The talk, moderated by SESP dean David Figlio, was supposed to focus on “scholarship, leadership, and effective activism in our community,” as part of the Nancy and Ray Loeschner Leadership Series. But the most poignant lesson for many students and faculty of in attendance was on the relationship between predominantly white universities and their minority students.
“It’s not the institution’s job to love me,” Dr. Ewing said. “And for me to ever believe that the institution loves me, is really foolish.”
She continued, “I see it as a necessary way of understanding my own survivance in a space. It means that it’s my job to look after myself and it’s my job to surround myself with people who love me and do see me as a human person.”
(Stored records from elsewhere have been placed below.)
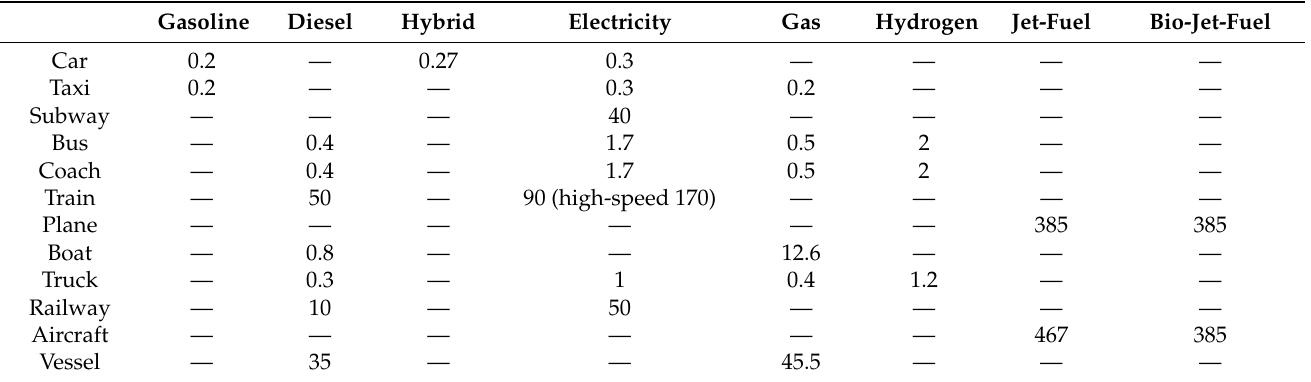
Table A2. Investment costs of vehicles in 2020 (CNY million).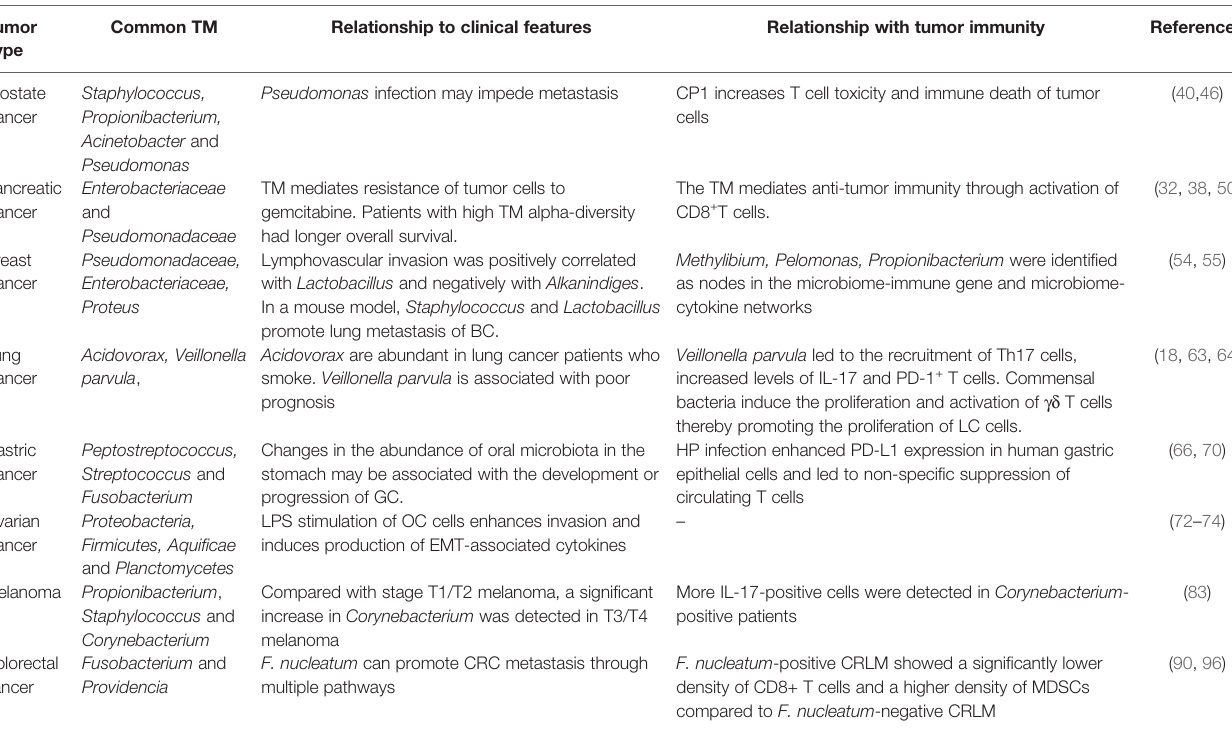
TABLE 1 | Composition of the TM in tumors and its relationship to clinical features and tumor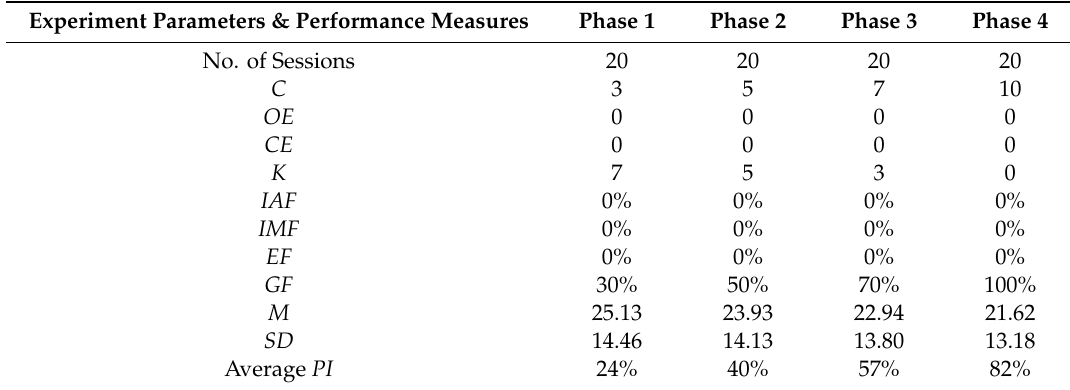
Table 2. Summary of statistical data obtained during the second part of the experiment. Experiment Parameters & Performance Measures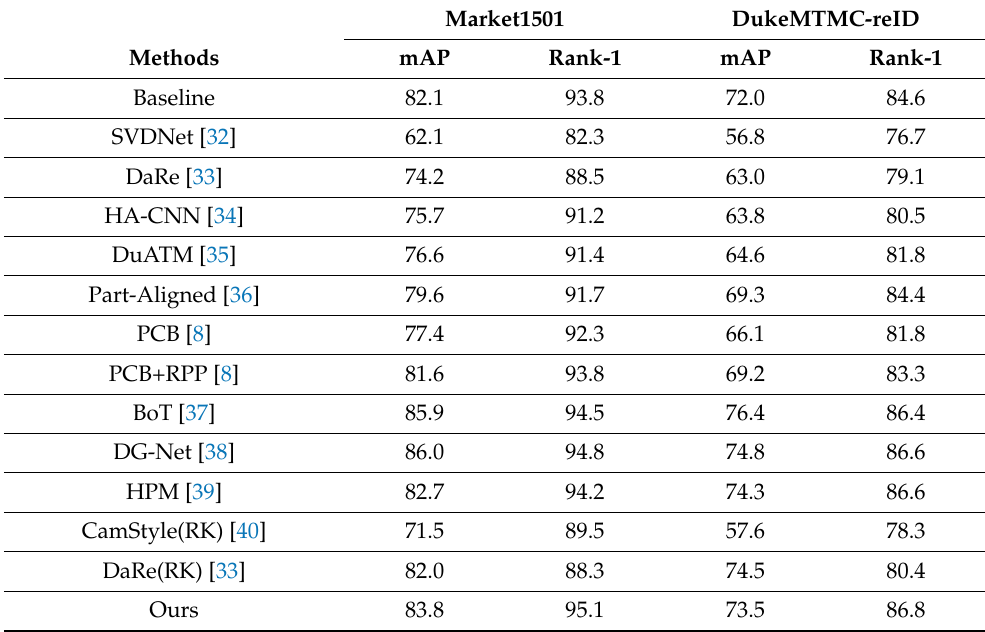
Table 3. Performance (%) comparisons with the state-of-the-art on Market1501 and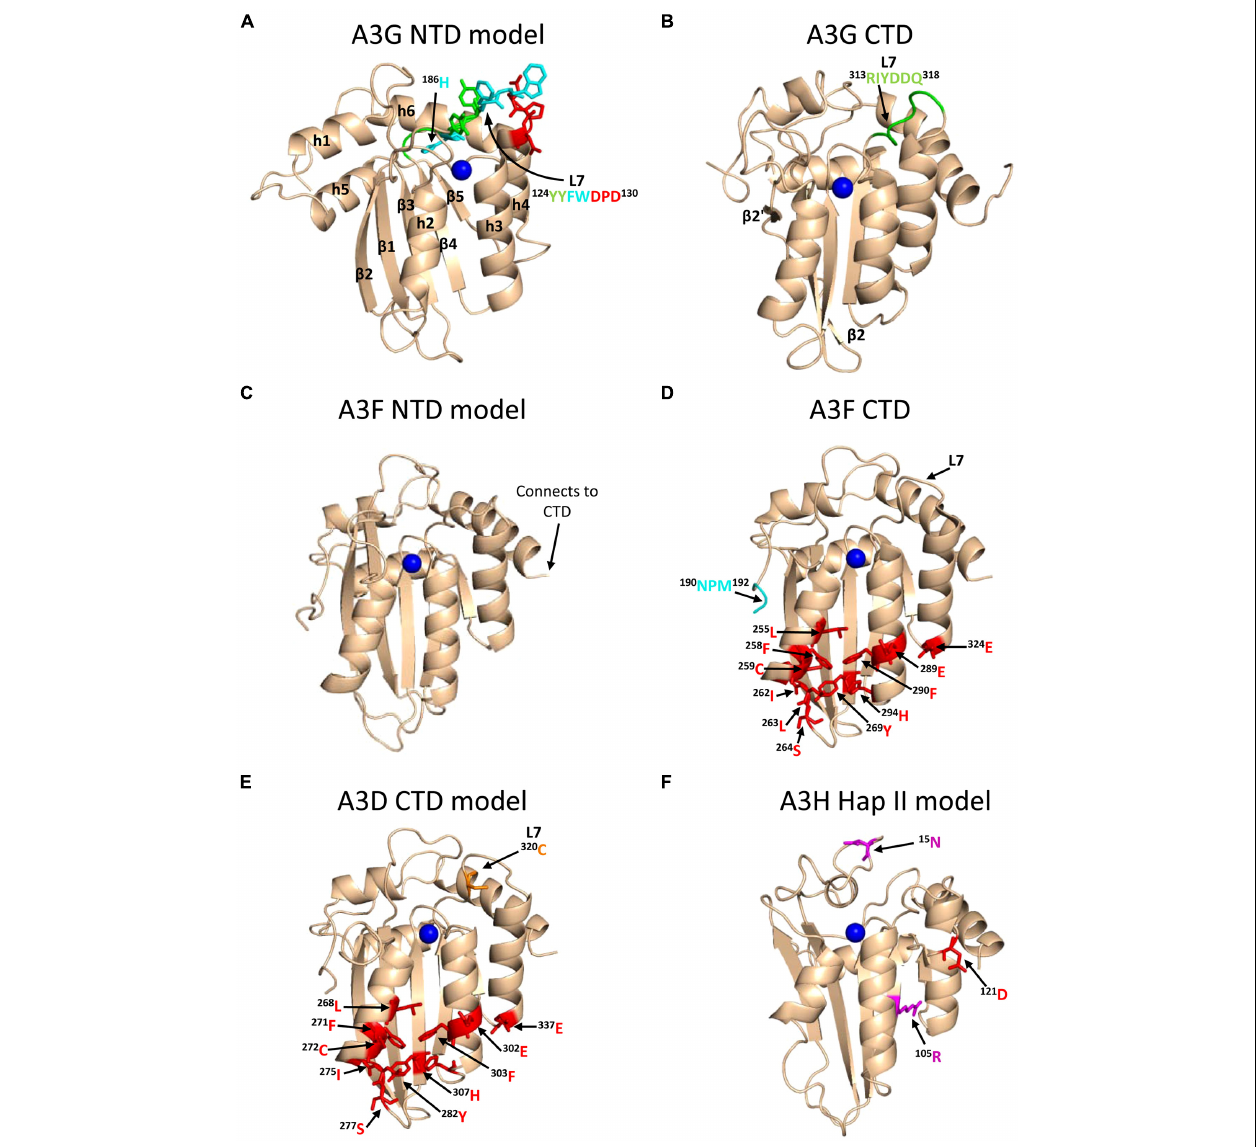
FIGURE 3 | Structures of A3 enzymes. A3 enzymes have a basic structure in each Z-type domain that is composed of a five-stranded β -sheet core surrounded by six α -helices. Numerical assignments to β -strands and α -helices are superimposed in (A) . Zinc atoms are shown as blue spheres. (A) Model of the N-terminal domain (NTD) of A3G. Loop 7 (L7) of the A3G NTD is a central structure in its anti-HIV function. Highlighted on L7 are the residues important for interaction with Vif (red, 128 DPD 130 ), oligomerization/virion encapsidation (green and cyan, 124 YYFW 127 ), and jumping component of A3G processivity (cyan, 126 FW 127 ). Helix 6 (h6) is adjacent to L7 and contributes to the sliding component of A3G processivity, particularly 186 H (cyan). The model of the A3G NTD was obtained by using the automated SWISS-MODEL program using the homologous A3G C-terminal domain structure (CTD, PDB: 3IQS). (B) The A3G CTD (PDB: 2KEM) is the catalytic domain of A3G. The A3G CTD has a discontinuous β 2 strand forming a loop-like bulge between the β 2 and β 2 (cid:2) strands. A3G L7 residues 313 RIYDDQ 318 (green) mediate tetramerization and determine the preferred deamination motif. (C) The model of the A3F NTD was obtained by using the automated SWISS-MODEL program using the homologous A3C structure (PDB: 3VM8). The end of h6 connects the NTD to the CTD and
Ewing said she reached this conclusion after experiencing racialized trauma during her undergrad at University of Chicago, where she was one of the few Black students from a low-income neighborhood in Chicago. Ewing came to a realization about her experiences when her dorm hosted a “ghetto-themed” party. She said she wasted emotional energy trying to make those students understand the injustice, and noted that the trauma made her suffer mental breakdowns and nearly drop out.
“What I think was most disturbing, in retrospect, was that the administrators were more than happy to have me do that, and at no point was anybody like, ‘Wait, but you’re a student. There are actual people whose job it is to deal with that, and it’s not you,’” Ewing said.
Medinat Ayodele, a first-year SESP student, said that this point especially resonated with her. “It’s really sad that I feel like I’m being drained by this institution, always thinking about the microaggressions on this campus, when I’m supposed to be a student.”
Ewing then gave students three pieces of advice for dealing with micro or macro-aggressions at Northwestern: One, know you’re not imagining things; two, take advantage of mental health resources like therapy; and three, document and tell the past stories of struggle for future students.
Dean Figlio also asked Ewing how faculty should treat minority students. She responded with, as students, instead of as representatives of their minority to educate others.
In conversations on race as a graduate student at Harvard, she said she wrote grocery lists in class, because there was often nothing for her to learn. She said the conversations were framed around white people, who because of our segregated society, probably never even had a friend of color.
Furthermore, she said that schools underestimate how implausible it is to expect those same white people to go into schools as educators and teach students of color.
“If you don’t know how to love black kids, then you shouldn’t be allowed to teach those black kids. Point blank,” she said.
One student of color doing a practicum at an elite private school asked advice for advocating for the few minority students among a mostly white faculty. Dr. Ewing bluntly replied that many private schools could devote more resources to recruiting more people of color–they just don’t want to.
“That hit home for me because I went to a private, independent school, and there were just a lot of issues with the school, that I see more now that I’m not there,” said Camille Cruise, a first-year in SESP. “It’s not that they couldn’t have known it, or not that they didn’t have the resources to do what was best for me as a student, but, they didn’t.”
When Dean Figlio asked what she would “whisper into the ear” of newly-elected mayor Lori Lightfoot, Dr. Ewing responded that she would yell–not at her but her but in her general direction–to have political and moral courage, to eradicate “morally unconscionable” social ills, like homelessness, segregation, and poverty.
Her response on what the trajectory of education reform should be garnered the loudest applause of the night.
“Our students will have better test scores and be able to read, do math and graduate high school when they have food, when they have a safe and stable place to live, when they have treatment for trauma that they’ve experienced, and when they have health care,” she said.